Traditionsverein

Darmstadt 98 ist wieder erstklassig

Darmstadts Tobias Kempe (l) und Jerome Gondorf jubeln nach dem Tor zum 1:0.
Tobias Kempe ist Darmstadts Mann des Tages mit seinem 1:0-Siegtreffer. © picture alliance/dpa/Arne Dedert
Von Ludger Fittkau · 24.05.2015
Mit einem Minibudget und einem einmaligen Teamgeist hat Darmstadt 98 den Durchmarsch aus der 3. Liga in die Bundesliga geschafft. Die Geschichte des Vereins klingt wie ein hessisches Fußball-Märchen.
Da ist es wieder, das ewig schöne Epos vom mittellosen Underdog, der es dem großen Kapital zeigt. Die immer wieder gern gehörte Geschichte von den armen, aber ehrlichen Malochern anstelle der gelangweilten Superreichen, die sich den Fußball als teures Spielzeug leisten.
Harte Abwehrarbeit bis zum Umfallen. Vorne Standards verwandeln. Bisweilen ein schneller Sprint, eine überfallartige Einzelaktion. Darmstadt bietet keinen Zauberfußball – sondern eine schweißtriefende Kollektivleistung. Mit Spielern, die woanders längst ausgemustert waren. Die ohne Ablösesumme ins antiquierte Stadion am Böllenfalltor kamen. Mit einem Trainer, der von den Teamgeist-Tugenden redet, die er noch in DDR-Zeiten mitbekommen habe. Das alte Stadion - nichts für Warmduscher, weil in den Umkleidekabinen manchmal der Warmwasser-Boiler ausfällt. Neben einer zerkratzten Metalltür auf der Tribüne war noch vor kurzem ein Schild aus den 70er Jahren montiert: "Bitte Auslasskarte geben lassen."

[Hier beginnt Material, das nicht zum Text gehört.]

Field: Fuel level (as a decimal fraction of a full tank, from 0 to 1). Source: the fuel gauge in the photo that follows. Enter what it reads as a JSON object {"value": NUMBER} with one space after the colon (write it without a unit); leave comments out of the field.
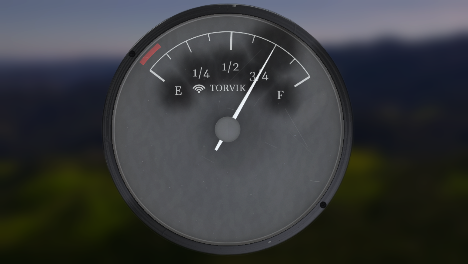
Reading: {"value": 0.75}
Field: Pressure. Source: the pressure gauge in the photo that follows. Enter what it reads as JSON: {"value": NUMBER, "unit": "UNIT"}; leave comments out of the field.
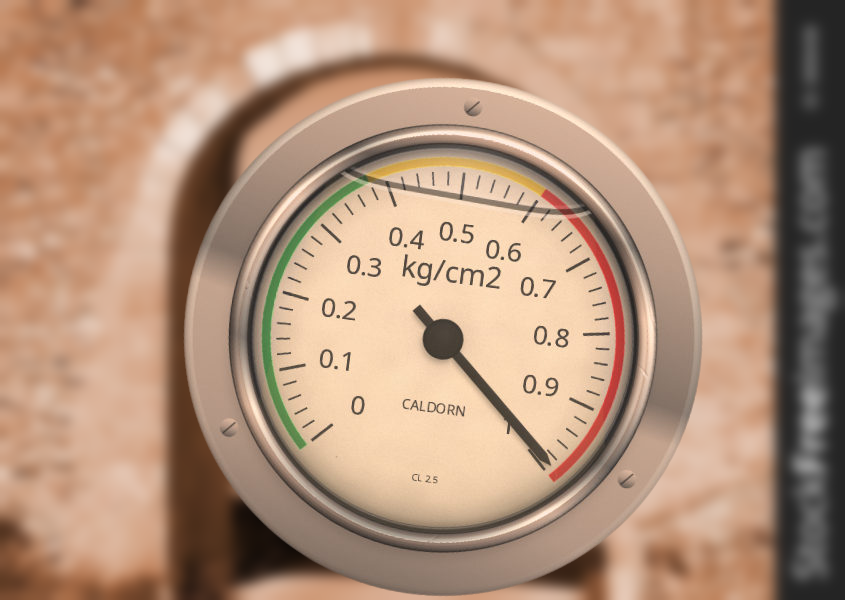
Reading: {"value": 0.99, "unit": "kg/cm²"}
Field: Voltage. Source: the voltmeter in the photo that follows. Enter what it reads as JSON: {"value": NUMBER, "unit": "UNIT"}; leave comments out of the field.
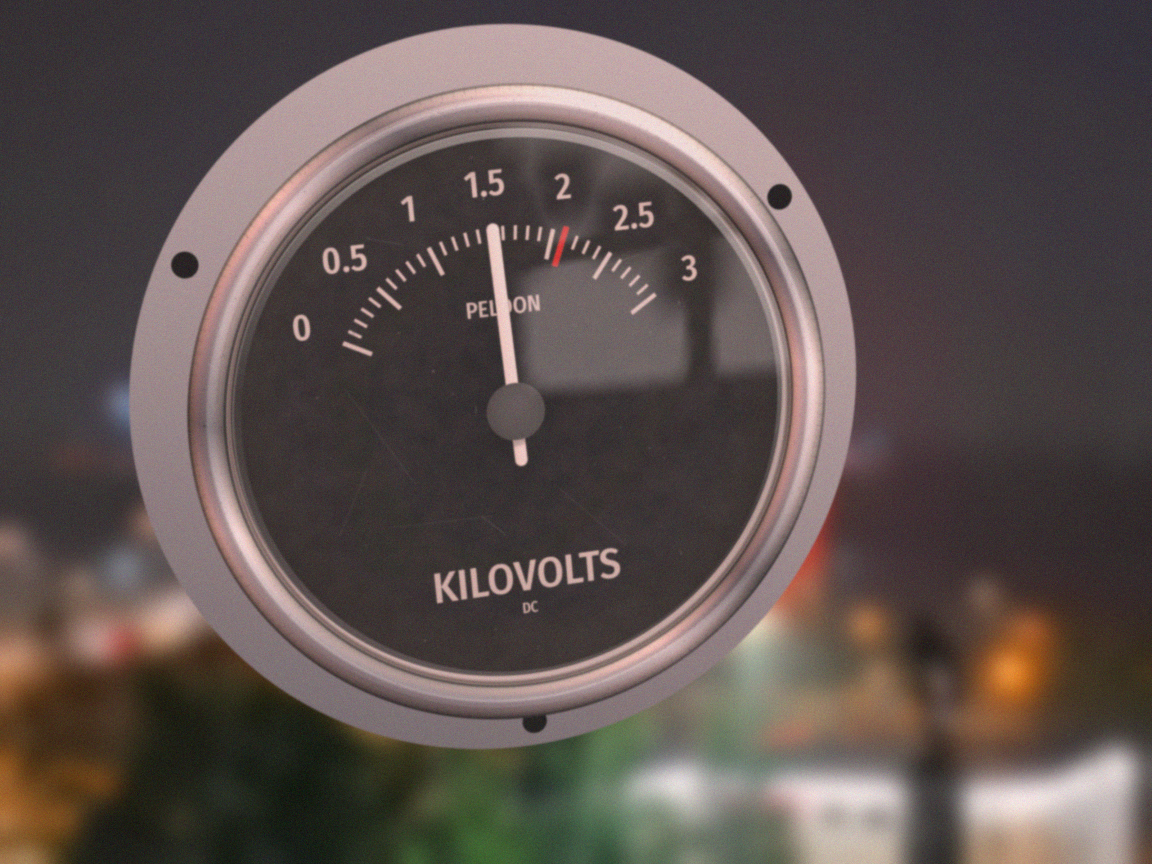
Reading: {"value": 1.5, "unit": "kV"}
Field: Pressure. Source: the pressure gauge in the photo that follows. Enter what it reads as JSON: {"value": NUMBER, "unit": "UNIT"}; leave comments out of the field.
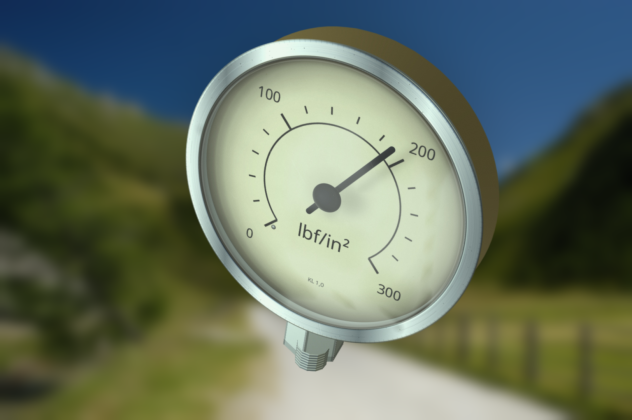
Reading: {"value": 190, "unit": "psi"}
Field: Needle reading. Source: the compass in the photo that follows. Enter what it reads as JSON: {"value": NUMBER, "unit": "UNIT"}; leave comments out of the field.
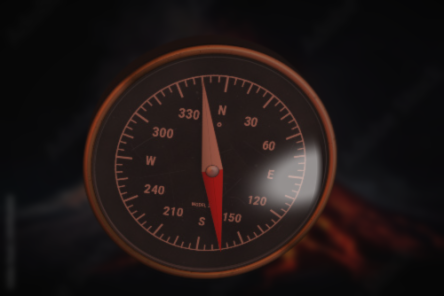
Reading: {"value": 165, "unit": "°"}
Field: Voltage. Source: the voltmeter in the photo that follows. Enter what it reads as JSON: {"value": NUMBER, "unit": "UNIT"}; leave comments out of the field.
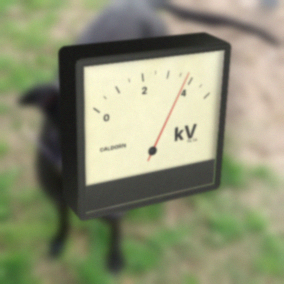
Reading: {"value": 3.75, "unit": "kV"}
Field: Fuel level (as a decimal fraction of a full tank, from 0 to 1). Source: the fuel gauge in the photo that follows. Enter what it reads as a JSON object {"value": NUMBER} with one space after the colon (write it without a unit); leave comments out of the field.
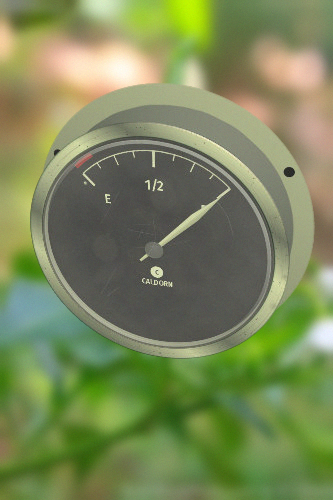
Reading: {"value": 1}
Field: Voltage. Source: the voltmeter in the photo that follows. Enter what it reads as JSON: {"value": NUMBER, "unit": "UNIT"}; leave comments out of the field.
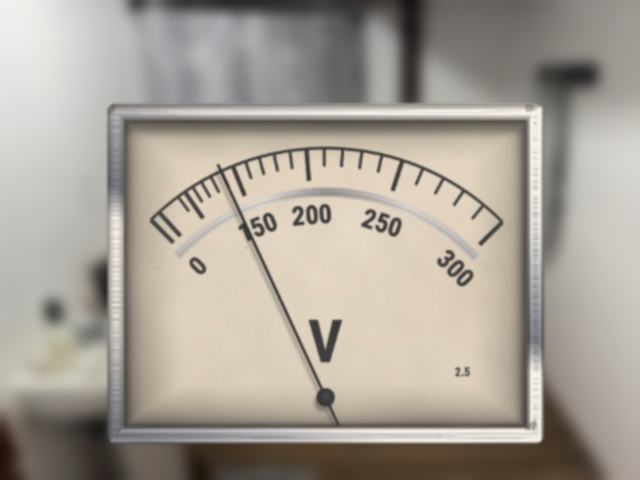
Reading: {"value": 140, "unit": "V"}
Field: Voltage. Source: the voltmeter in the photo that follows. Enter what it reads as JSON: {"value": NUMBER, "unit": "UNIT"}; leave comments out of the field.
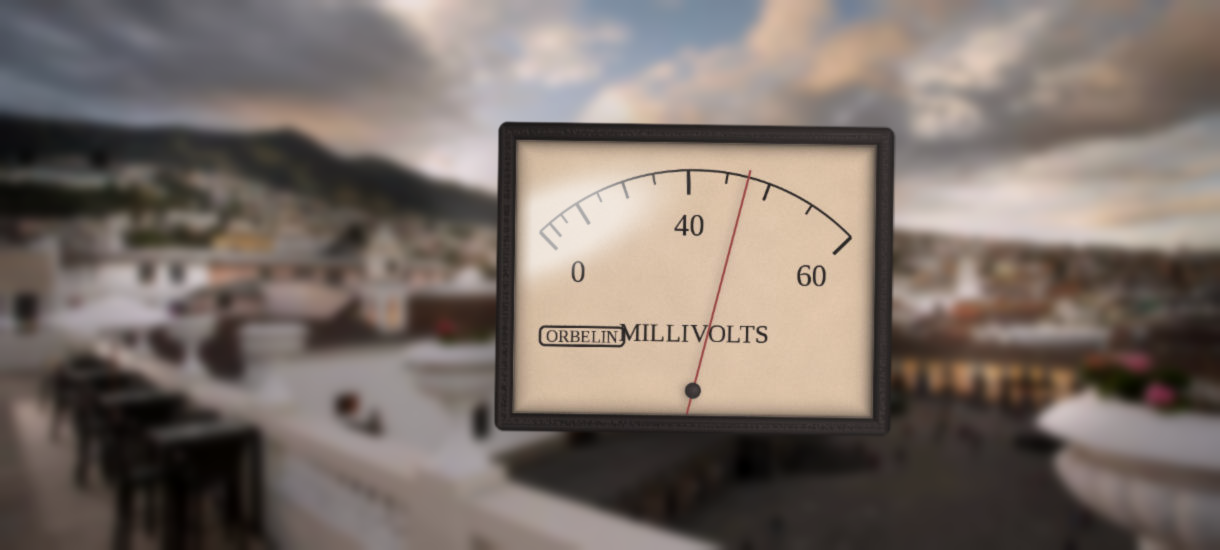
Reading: {"value": 47.5, "unit": "mV"}
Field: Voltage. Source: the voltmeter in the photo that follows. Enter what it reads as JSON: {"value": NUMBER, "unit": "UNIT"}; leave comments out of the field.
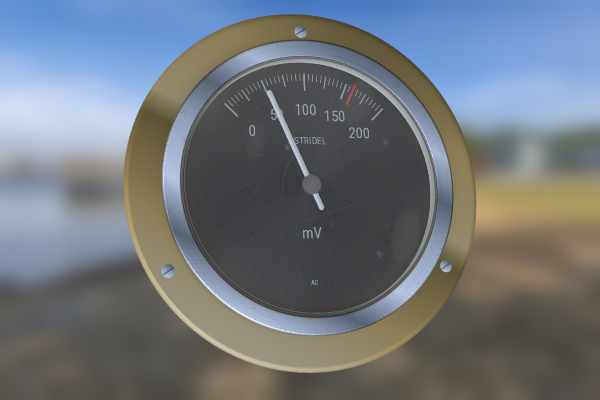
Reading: {"value": 50, "unit": "mV"}
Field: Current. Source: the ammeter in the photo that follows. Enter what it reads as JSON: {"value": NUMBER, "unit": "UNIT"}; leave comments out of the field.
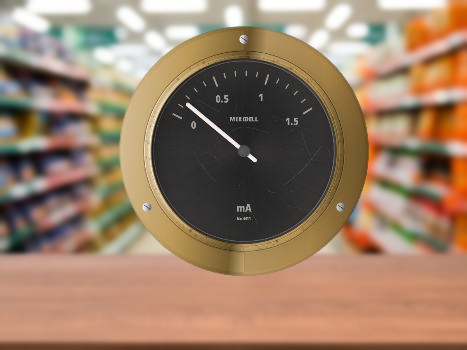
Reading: {"value": 0.15, "unit": "mA"}
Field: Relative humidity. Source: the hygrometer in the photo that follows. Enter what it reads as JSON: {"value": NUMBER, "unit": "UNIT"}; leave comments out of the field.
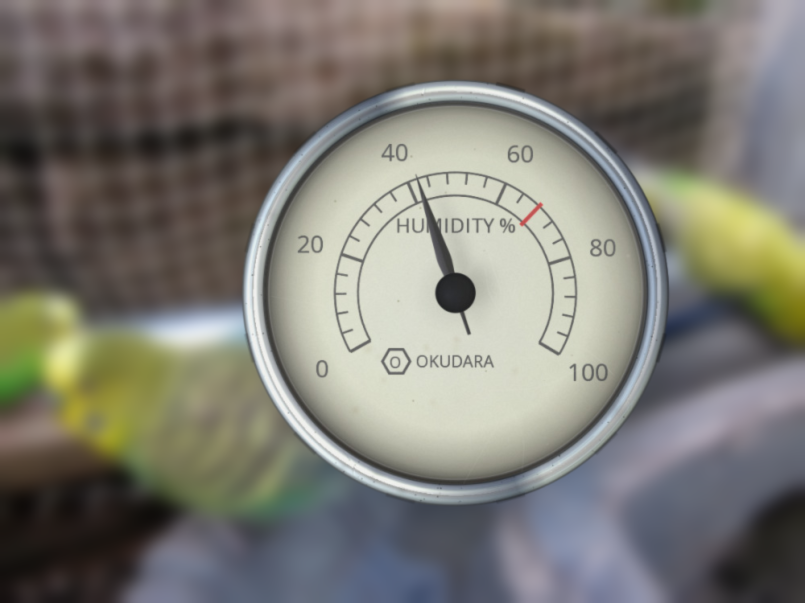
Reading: {"value": 42, "unit": "%"}
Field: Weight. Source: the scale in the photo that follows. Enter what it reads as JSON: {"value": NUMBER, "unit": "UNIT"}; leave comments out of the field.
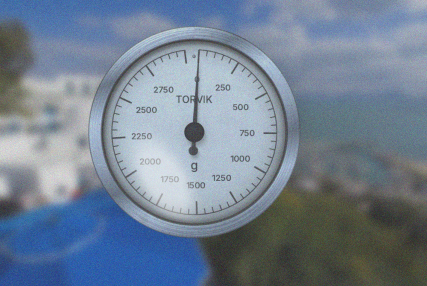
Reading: {"value": 0, "unit": "g"}
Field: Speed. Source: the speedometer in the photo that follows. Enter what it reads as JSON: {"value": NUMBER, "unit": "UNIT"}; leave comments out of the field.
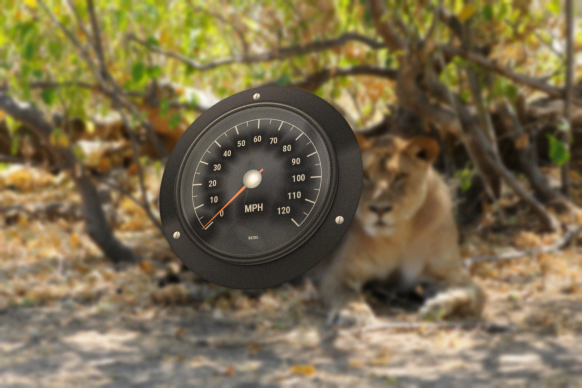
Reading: {"value": 0, "unit": "mph"}
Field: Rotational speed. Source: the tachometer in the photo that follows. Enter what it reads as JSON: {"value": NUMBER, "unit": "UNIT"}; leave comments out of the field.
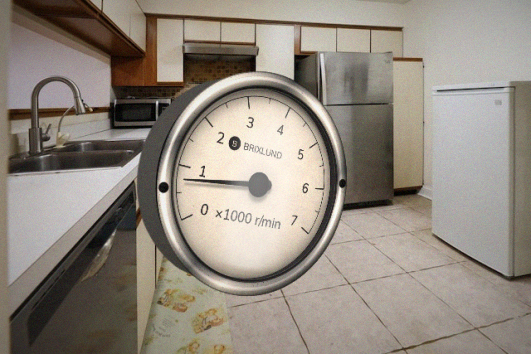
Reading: {"value": 750, "unit": "rpm"}
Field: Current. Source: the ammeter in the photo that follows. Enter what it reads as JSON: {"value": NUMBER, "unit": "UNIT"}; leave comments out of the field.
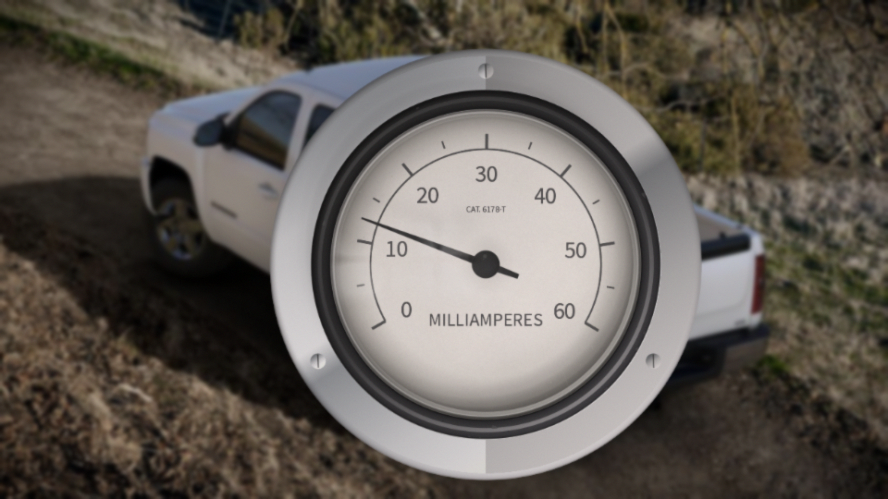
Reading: {"value": 12.5, "unit": "mA"}
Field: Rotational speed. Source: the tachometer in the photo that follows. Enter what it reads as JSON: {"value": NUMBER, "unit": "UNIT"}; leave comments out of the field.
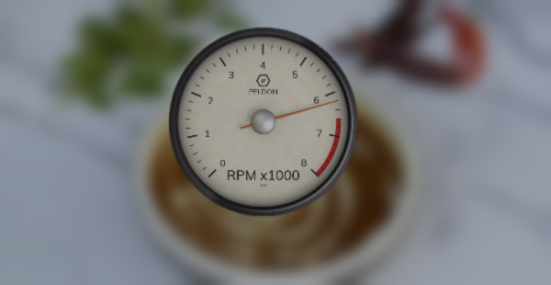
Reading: {"value": 6200, "unit": "rpm"}
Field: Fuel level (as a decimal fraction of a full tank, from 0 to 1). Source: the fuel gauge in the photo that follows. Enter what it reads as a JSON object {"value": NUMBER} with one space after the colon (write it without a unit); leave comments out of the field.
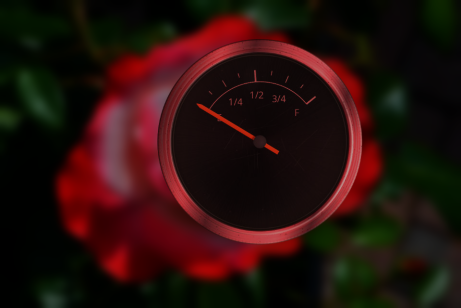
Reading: {"value": 0}
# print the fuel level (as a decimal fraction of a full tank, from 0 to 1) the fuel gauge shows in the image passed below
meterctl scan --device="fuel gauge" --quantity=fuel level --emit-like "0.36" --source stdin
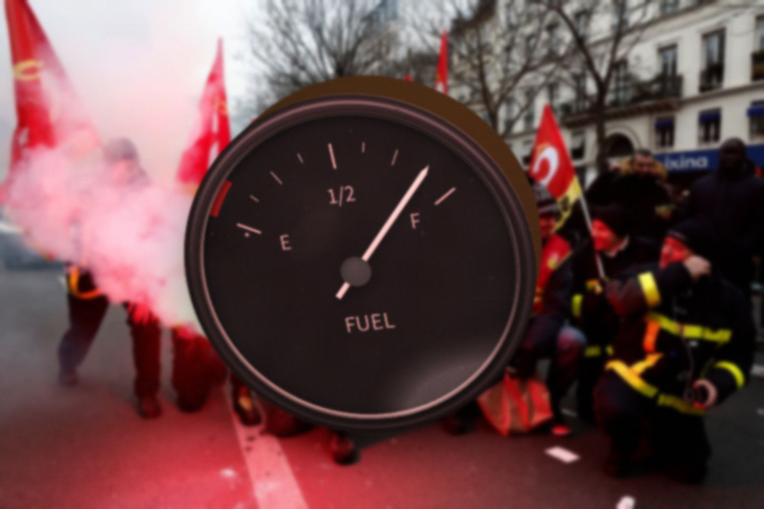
0.875
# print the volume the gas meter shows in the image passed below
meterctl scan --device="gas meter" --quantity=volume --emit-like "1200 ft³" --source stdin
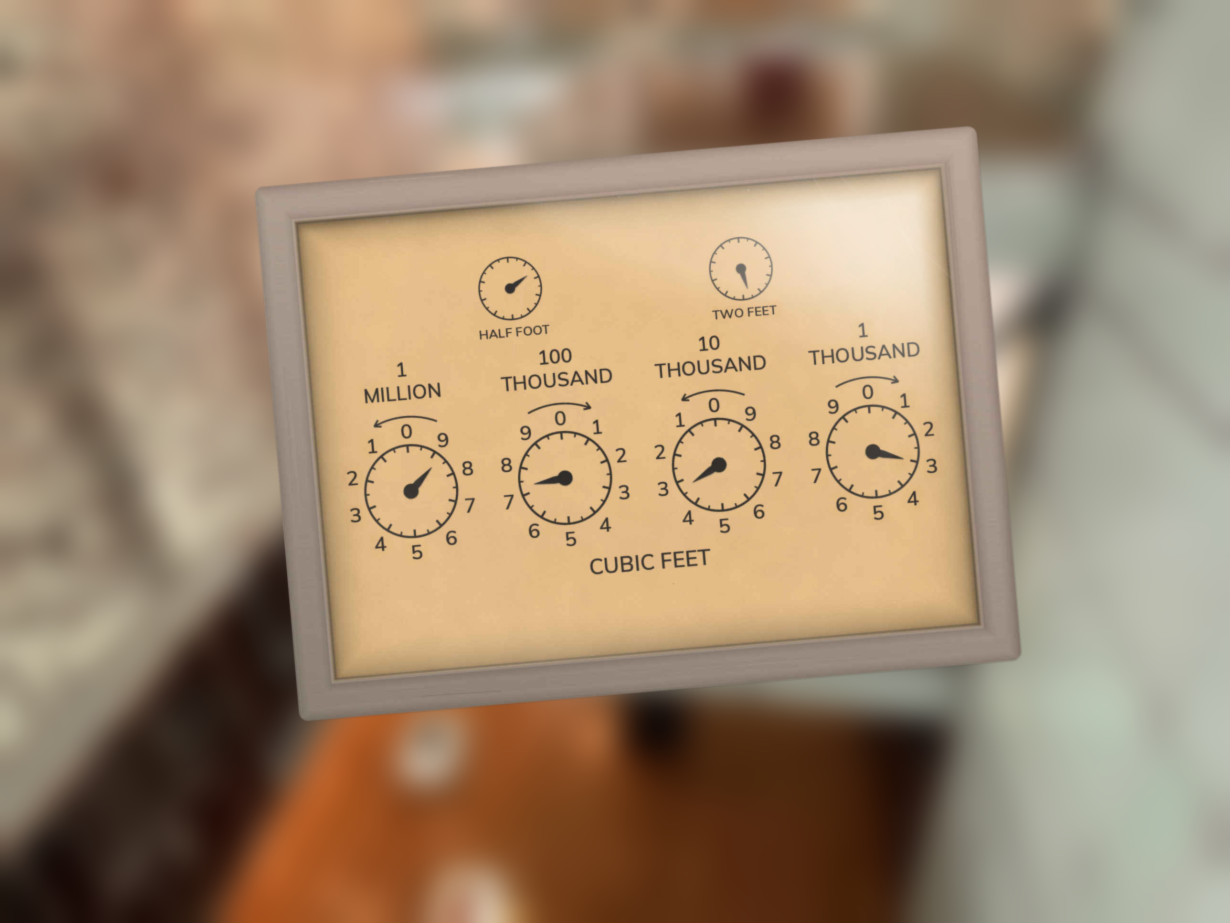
873300 ft³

10.000 nagelneue Sitzplätze sollen her
Jetzt hat Darmstadt die Einlasskarte für die erste Liga gelöst. Das Stadion soll in den nächsten Jahren komplett modernisiert werden. Nicht nur rostige Schilder werden abmontiert. Auch 10.000 nagelneue, teure Sitzplätze sollen entstehen. Dort, wo es heute noch viele billige Stehplätze gibt. Ein "Fanbündnis" will nach dem letzten Spiel gegen St. Pauli eine Demo vom Böllenfalltor in die Darmstädter Innenstadt organisieren, um die Stehplätze zu retten. Dieser Konflikt mit der Vereinsführung zeigt: Der Underdog-Charme, den Darmstadt 98 jetzt noch hat, kann schon bald verschwunden sein. Die Bundesliga bietet nur wenig Raum für Fußball-Romantik.
Doch jetzt werden die "Lilien", wie die Darmstädter ihre Kicker nennen, erst einmal gefeiert. Die Lilie ziert das Vereinswappen des Erstliga-Aufsteigers aus Südhessen. Lilien –so verrät das Internet-Lexikon – sind ausdauernde, aufrecht wachsende Zwiebelpflanzen mit auffälligen Blüten.
Auffällig und vor allem ausdauernd – ja. Das war das Erfolgsrezept der Kicker auf dem Platz. Aufrecht – bisher ja. Doch eine Zwiebel hat die Eigenschaft, dass sie sich häuten lässt. Hoffentlich bleibt im Kern mehr übrig als das übliche Big Business der Bundesliga. Den Fans und der Liga wäre es zu wünschen.
nsonsten sollte man das rostige Schild wieder an die Tribünentür schrauben und auf die 1. Liga münzen: "Bitte Auslasskarte geben". Doch daran wird heute Abend in Darmstadt erst einmal niemand denken. Denn aus der blühenden Lilien-Phantasie ist Wirklichkeit geworden!